Designation: Executive Director & Chief Investment Officer (CIO), ICICI Prudential Asset Management Co. Ltd.


Q.1 View on Indian Equity Markets (00:10)

Ans – Our view is that mid and small caps have been correcting since January and we have a situation where earnings growth is improving in a number of large caps. So from that point of view, there are positives and there are negatives. The negatives are clearly that you have a trade war in the world. You have impending election in India in the next one year. You have crude oil which has gone to a different level and you have US increasing interest rates. So our view at this point of time is we have headed for period of volatility supported by expanded earnings because we have not had good earnings growth for quite some time. So our principle is that right now in banking, the most important product is SB account. So like that for us best way to look at investing at this point of time is S, B, A and C. S being SIP. We think long term SIP is the way to invest at this point of time. B is that we clearly think as a category balanced advantage kind of defensive categories are powerful for investing over the long term. The third which is important is asset allocation and in our opinion, a number of investors have not invested significantly in debt through the mutual fund route and they should look at debt in the mutual fund arena and C is we think that closed-end funds are another way of deploying money. In closed-end funds, you invest with a long term view because anyway money is locked-in for a period of time. So we think that both SB account and SBAC in Mutual Fund industries are ways to move forward.


Q.2 Possible headwinds for the Indian equity markets (02:07)

Ans – See there are things like known, unknowns. There are elections, crude oil, US interest rates and what US will do with their Fed tightening. So these are the known unknowns. There are unknown unknowns like what Donald Rumsfeld says these are like what happens in trade war kind of thing. But in our opinion, if there is a period when there are no problems, that is the dangerous period for investing and the period when there are too many problems and valuations are attractive, is the time for investing. If you go back in history in 2007, everything looked good and in 2008, everything looked bad. So I don’t worry too much about the current headwinds.


Q.3 Sectoral view (Bullish) and the ones to be avoided (02:56)

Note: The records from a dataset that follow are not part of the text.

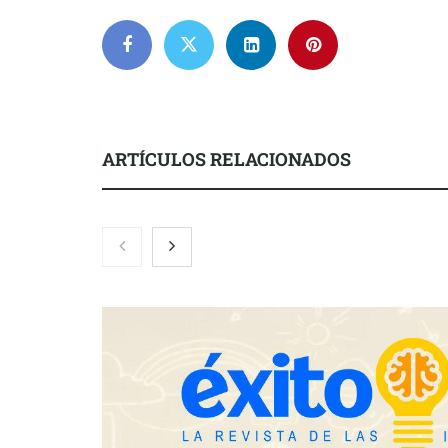
ARTÍCULOS RELACIONADOS
El nuevo ma
tensionadas 
legales para 
inquilinos e
Toro Tapas inaugura su Raw Bar:
una experiencia desde mediodía
hasta el anochecer con cocina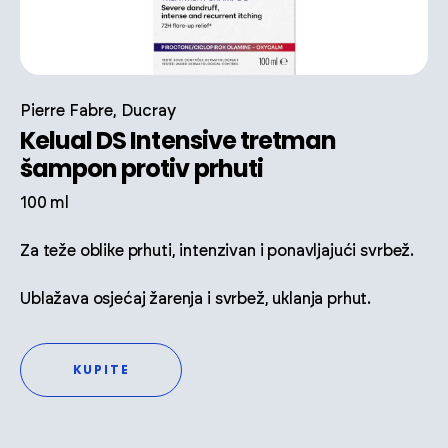
Pierre Fabre, Ducray
Kelual DS Intensive tretman
šampon protiv prhuti
100 ml
Za teže oblike prhuti, intenzivan i ponavljajući svrbež.
Ublažava osjećaj žarenja i svrbež, uklanja prhut.
KUPITE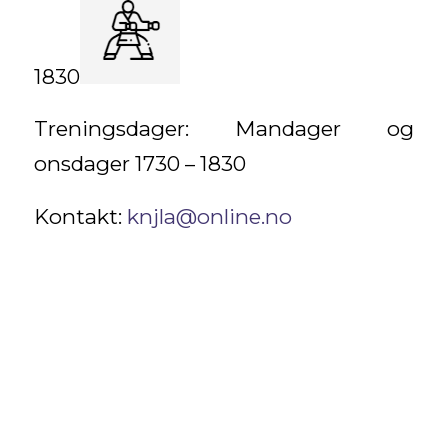
1830
Treningsdager: Mandager og
onsdager 1730 – 1830
Kontakt:
knjla@online.no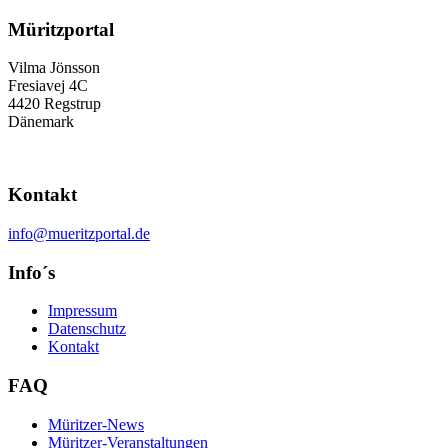
Müritzportal
Vilma Jönsson
Fresiavej 4C
4420 Regstrup
Dänemark
Kontakt
info@mueritzportal.de
Info´s
Impressum
Datenschutz
Kontakt
FAQ
Müritzer-News
Müritzer-Veranstaltungen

Ans – See primarily if you look at it, we have had a long period where export oriented industries did not do well and with crude oil going up, you have current account deficit going up and dollar appreciating. We are of the view that export oriented industries is one of the segments which can do better than what they did in last 4 years. On the other hand clearly if you look at sectors like NBFCs which actually have done well and are very leveraged companies. These are the kind of areas which we would still be much more careful on compared to what we were a few years back.


Q. 4 Views on current earnings season and growth for FY’19 (03:41)

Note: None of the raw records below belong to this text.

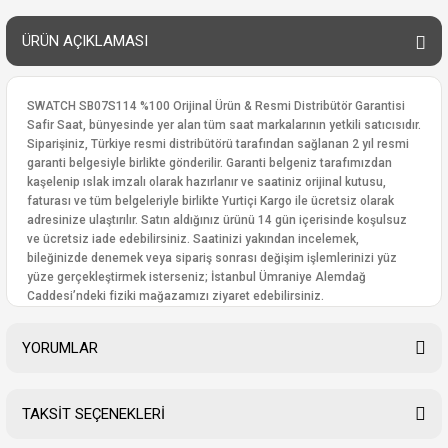
ÜRÜN AÇIKLAMASI
SWATCH SB07S114 %100 Orijinal Ürün & Resmi Distribütör Garantisi
Safir Saat, bünyesinde yer alan tüm saat markalarının yetkili satıcısıdır.
Siparişiniz, Türkiye resmi distribütörü tarafından sağlanan 2 yıl resmi
garanti belgesiyle birlikte gönderilir. Garanti belgeniz tarafımızdan
kaşelenip ıslak imzalı olarak hazırlanır ve saatiniz orijinal kutusu,
faturası ve tüm belgeleriyle birlikte Yurtiçi Kargo ile ücretsiz olarak
adresinize ulaştırılır. Satın aldığınız ürünü 14 gün içerisinde koşulsuz
ve ücretsiz iade edebilirsiniz. Saatinizi yakından incelemek,
bileğinizde denemek veya sipariş sonrası değişim işlemlerinizi yüz
yüze gerçekleştirmek isterseniz; İstanbul Ümraniye Alemdağ
Caddesi’ndeki fiziki mağazamızı ziyaret edebilirsiniz.
YORUMLAR
TAKSİT SEÇENEKLERİ
Bu ürüne ilk yorumu siz yapın!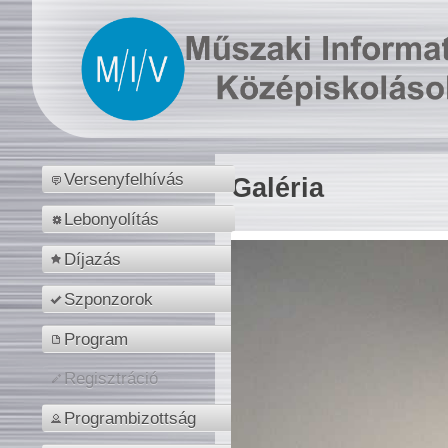
Versenyfelhívás
Galéria
Lebonyolítás
Díjazás
Szponzorok
Program
Regisztráció
Programbizottság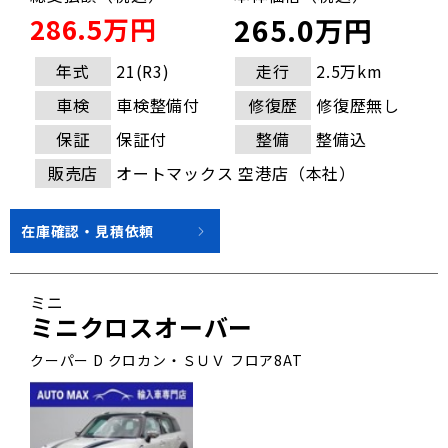
286.5万円
265.0万円
年式
21(R3)
走行
2.5万km
車検
車検整備付
修復歴
修復歴無し
保証
保証付
整備
整備込
販売店
オートマックス 空港店（本社）
在庫確認・見積依頼
ミニ
ミニクロスオーバー
クーパー D クロカン・ＳＵＶ フロア8AT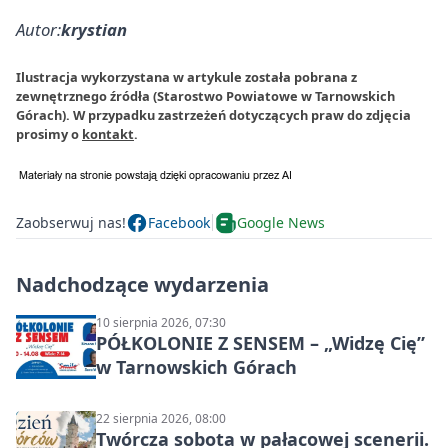
Autor:
krystian
Ilustracja wykorzystana w artykule została pobrana z
zewnętrznego źródła (Starostwo Powiatowe w Tarnowskich
Górach). W przypadku zastrzeżeń dotyczących praw do zdjęcia
prosimy o
kontakt
.
Zaobserwuj nas!
Facebook
Google News
Nadchodzące wydarzenia
10 sierpnia 2026, 07:30
PÓŁKOLONIE Z SENSEM – „Widzę Cię”
w Tarnowskich Górach
22 sierpnia 2026, 08:00
Twórcza sobota w pałacowej scenerii.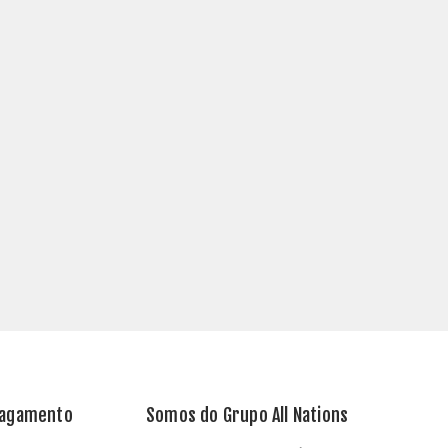
Pagamento
Somos do Grupo All Nations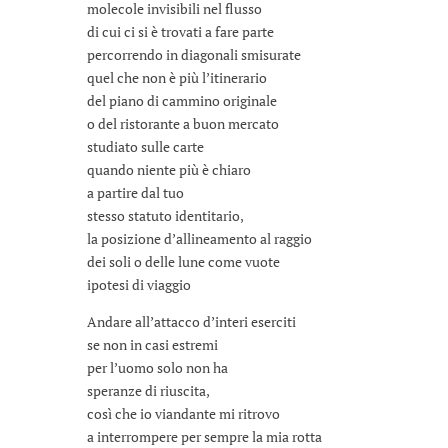
molecole invisibili nel flusso
di cui ci si è trovati a fare parte
percorrendo in diagonali smisurate
quel che non è più l’itinerario
del piano di cammino originale
o del ristorante a buon mercato
studiato sulle carte
quando niente più è chiaro
a partire dal tuo
stesso statuto identitario,
la posizione d’allineamento al raggio
dei soli o delle lune come vuote
ipotesi di viaggio
Andare all’attacco d’interi eserciti
se non in casi estremi
per l’uomo solo non ha
speranze di riuscita,
così che io viandante mi ritrovo
a interrompere per sempre la mia rotta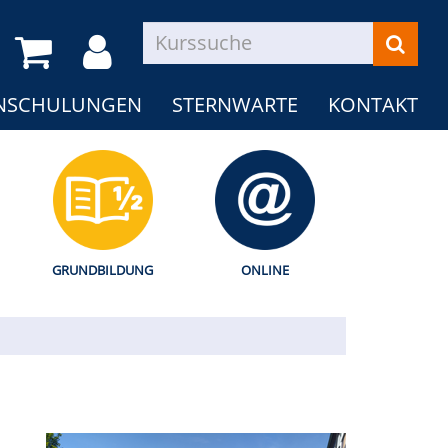
NSCHULUNGEN
STERNWARTE
KONTAKT
GRUNDBILDUNG
ONLINE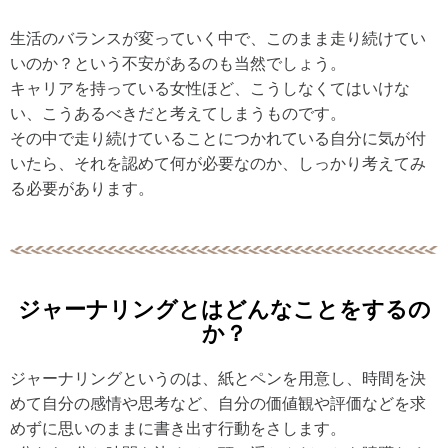
生活のバランスが変っていく中で、このまま走り続けてい
いのか？という不安があるのも当然でしょう。
キャリアを持っている女性ほど、こうしなくてはいけな
い、こうあるべきだと考えてしまうものです。
その中で走り続けていることにつかれている自分に気が付
いたら、それを認めて何が必要なのか、しっかり考えてみ
る必要があります。
ジャーナリングとはどんなことをするの
か？
ジャーナリングというのは、紙とペンを用意し、時間を決
めて自分の感情や思考など、自分の価値観や評価などを求
めずに思いのままに書き出す行動をさします。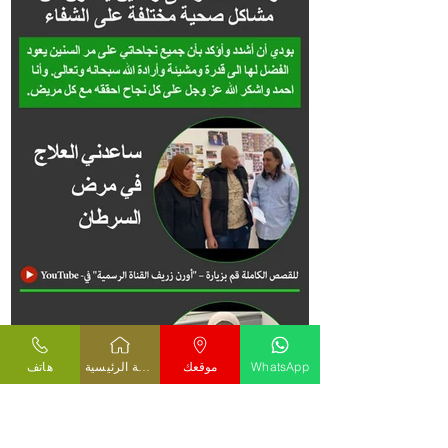
WhatsApp
موقعك
الصفحة الرئيسية
هاتف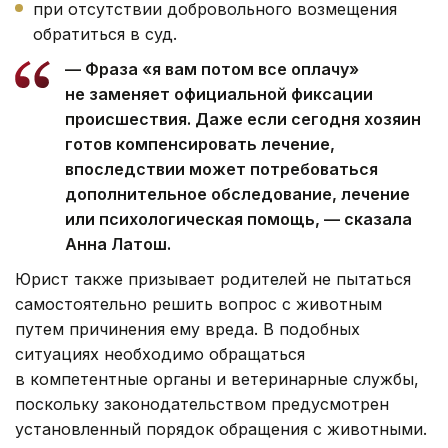
при отсутствии добровольного возмещения
обратиться в суд.
— Фраза «я вам потом все оплачу»
не заменяет официальной фиксации
происшествия. Даже если сегодня хозяин
готов компенсировать лечение,
впоследствии может потребоваться
дополнительное обследование, лечение
или психологическая помощь, — сказала
Анна Латош.
Юрист также призывает родителей не пытаться
самостоятельно решить вопрос с животным
путем причинения ему вреда. В подобных
ситуациях необходимо обращаться
в компетентные органы и ветеринарные службы,
поскольку законодательством предусмотрен
установленный порядок обращения с животными.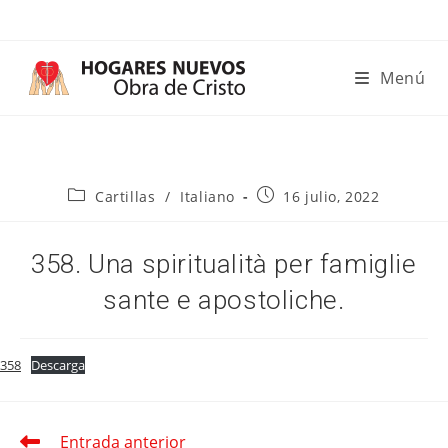
Ir
al
contenido
Menú
Categoría
Publicación
Cartillas
/
Italiano
16 julio, 2022
de
de
la
la
entrada:
entrada:
358. Una spiritualità per famiglie
sante e apostoliche.
358
Descarga
Entrada anterior
Leer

Ans – I think barring a few companies, earnings growth has been good this season and last year there was a base impact of GST which is not there this year. We have had a number of companies reporting good earnings. We are pretty positive on earnings growth over the course of next 12-24 months. You have to also remember for the last 4 years earnings growth have been more muted.


Q.5 An advice for our equity investors (04:10)

Ans- In our opinion, existing investors have to re-look at their asset allocation, think whether they are over-invested in small and mid-caps or over-invested in equities and also consider investing in debt, particularly low duration debt funds. On the other hand as far as new investors are concerned, we believe that they should actually go into SIPs in a big way and I think SIPs are the way for new investors to invest in and we believe that they should also consider categories like balanced advantage and debt at this point of time.